We had our heads up and experimentation hats on. But now what? Where does one start in the PMF journey?

  1. Build your Inventory

Our inventory consisted of unique team skills and knowledge sets. For example, we thrive in navigating complex regulatory requirements in evolving markets. This inventory functioned as our compass as we started exploring current market opportunities.

2. Map Market Regions

We returned to an analogy of sailing to explain our journey. While our inventory was our compass, we had a wide map to explore containing many different market segments. We could sail near areas and, if they looked promising, disembark to deepen our knowledge, take note of unsolved problems, and identify interesting opportunities.

3. Deepen Opportunity Knowledge

We found that our ability to find interesting opportunities was directly tied to the “depth” of knowledge we had acquired. I define “depth” as quality which stems from uniqueness and accuracy. Given our compass specifically pointed in the B2B Fintech Infrastructure direction, we needed knowledge from the lowest level of the knowledge graph: customer feedback.

However, we couldn’t jump straight down to customer feedback. If we called a CEO and asked about their biggest problems, they said “revenue,” “CAC,” or “COGs.” This didn’t give us enough surface area to come back with any meaningful suggestions, and we couldn’t ask any better questions. Instead, we worked more like researchers, perhaps because that was my comfort zone after having worked in research labs for years.

I would start with a hypothesis, using google to fill out my knowledge gaps and verify if my hypothesis was valid. After googling, I would take my refined hypothesis to friends in the industry friends to ask for their take.
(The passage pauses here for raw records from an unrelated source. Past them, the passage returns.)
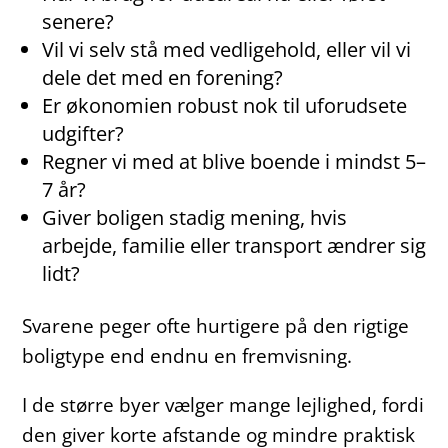
senere?
Vil vi selv stå med vedligehold, eller vil vi
dele det med en forening?
Er økonomien robust nok til uforudsete
udgifter?
Regner vi med at blive boende i mindst 5–
7 år?
Giver boligen stadig mening, hvis
arbejde, familie eller transport ændrer sig
lidt?
Svarene peger ofte hurtigere på den rigtige
boligtype end endnu en fremvisning.
I de større byer vælger mange lejlighed, fordi
den giver korte afstande og mindre praktisk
Often they’d say “well that’s not really a problem, but this other thing is!” This would sometimes cause me to get back on my metaphorical sailboat and sail for new shores. Other times, it would deepen my understanding of the problem area and kick off further learning on how other companies were trying to solve this problem.

The “tool” stage would enable me to build out a landscape map and hone in on areas of underdevelopment. This gave me a better feel for a market segment. I didn’t want to build in a crowded space, and if I saw many tools thinking about the same problems, I doubted that I would have a 10x better solution. If, after conversations at this level of the knowledge graph, I still had lingering unsolved problems, I would have a deep understanding of them and could write rough pitches and better discovery questions around them.

The final stage, and the largest by far, is the customer stage. Only in this stage do you get a feel for what the market pull feels like around a specific problem. The benefit of going in this order is that by the time I was talking with customers, I had a solid understanding of the problem areas I really wanted to lean into asking them about and could get detailed feedback on their complex operational problems and needs.

While we don’t know what the future holds yet and if this process will result in PMF, it has given me multiple market areas to explore deeply and get customer feedback on products addressing real problems they’re facing.